Let’s see how we can use the sed command to insert a newline after each file. As we know, the sed command has options to identify the end of text input and the end of a line using the $ symbol.
Let’s see an example:
$ echo "test end of line" | sed '$s/$/\n/'
test end of line
$
Here, we can see a new line is inserted after the text input. Let’s breakdown the sed command part:
- $s – selects range as the last line
- $ – second symbol stands for the end of the line
- \n – is the substitute for the end of the line
Hence, it takes the last line of the file, finds the end of the line, and replaces it with a new line.
Let’s use this to insert a new line between the files:
$ sed -e '$s/$/\n/' *.txt > out.txt
$ cat out.txt
Apple
Orange
Grapes
Pork
Beef
Mutton
Cabbage
Lettuce
Broccoli
$
From the above results, we can see that the output contains a new line, but only at the end of the file. We need a new line after each file.

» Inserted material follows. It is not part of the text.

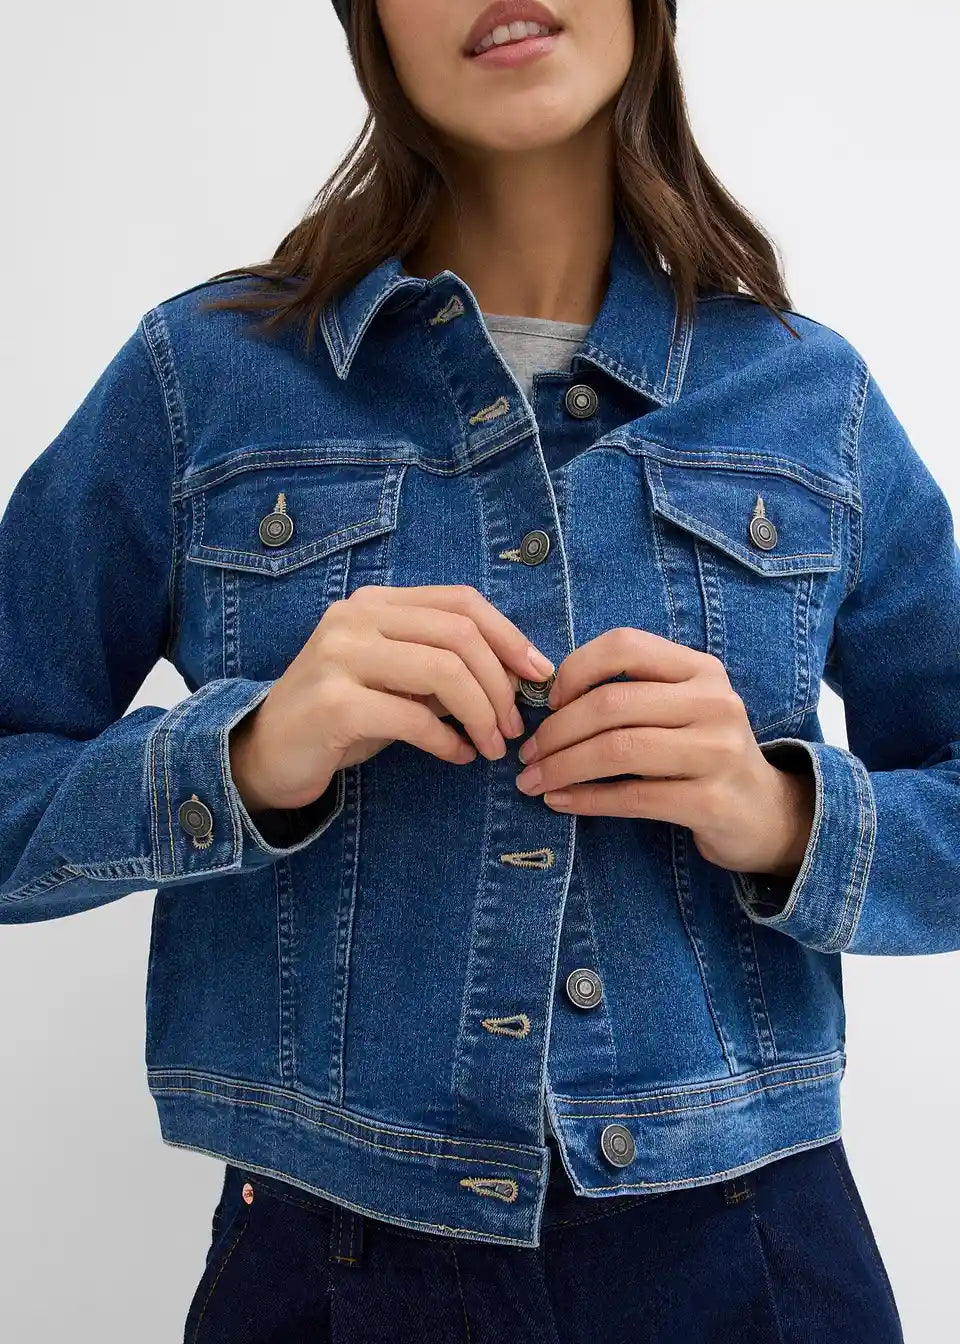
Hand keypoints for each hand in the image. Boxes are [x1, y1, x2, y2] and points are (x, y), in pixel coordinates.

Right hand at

To fix this, after the expression option (-e), we can use the -s option of the sed command. That’ll make sed to process the files separately, and we get a new line at the end of each file.
Let’s take a look at it:
$ sed -e '$s/$/\n/' -s *.txt > out.txt
$ cat out.txt
Apple
Orange
Grapes
Pork
Beef
Mutton
Cabbage
Lettuce
Broccoli
$
Now, we can see the output has a new line after the end of each file. Further, if we need a different separator between the files, we can add that separator string after the newline in the sed pattern.
5. Using the awk Command
The awk is a powerful command-line utility used for processing text. We’ll use the print and $0 keywords in AWK language to concatenate the files:
Let’s look at a simple example to merge files:
$ awk '{print $0}' *.txt > out.txt
$ cat out.txt
Apple
Orange
Grapes
Pork
Beef
Mutton
Cabbage
Lettuce
Broccoli
$
As shown above, the print command displays the value, while $0 stands for the record being processed.
Thus, the command prints each record from the given files to concatenate them.
Let’s look at how we can insert a separator after each file. We can use the END keyword for this. It’ll identify the last line in the record.
Let’s modify the command to include this:
$ awk '{print $0} END{printf "\n"}' *.txt > out.txt
$ cat out.txt
Apple
Orange
Grapes
Pork
Beef
Mutton
Cabbage
Lettuce
Broccoli
$
As we can see, it has printed the newline but only in the last line. It didn’t print the new line after each file.
To resolve this, we can use the FILENAME identifier in the AWK language. It holds the name of the file currently processing. Using this identifier, we can check whether the file has changed and then insert a new line:
$ awk '{ if (FILENAME != file){ if (file) printf "\n"; file = FILENAME } } {print $0} END{printf "\n"}' *.txt > out.txt
$ cat out.txt
Apple
Orange
Grapes
Pork
Beef
Mutton
Cabbage
Lettuce
Broccoli
$
Even though this is a bit cumbersome, from the results, we can see a newline is inserted after each file. Of course, it would be silly to use this for concatenating files. But we’ve learned a thing or two of awk command with this exercise.
6. Conclusion
In this tutorial, we’ve seen the different ways we can concatenate files. We’ve also seen how we can insert a separator while merging them.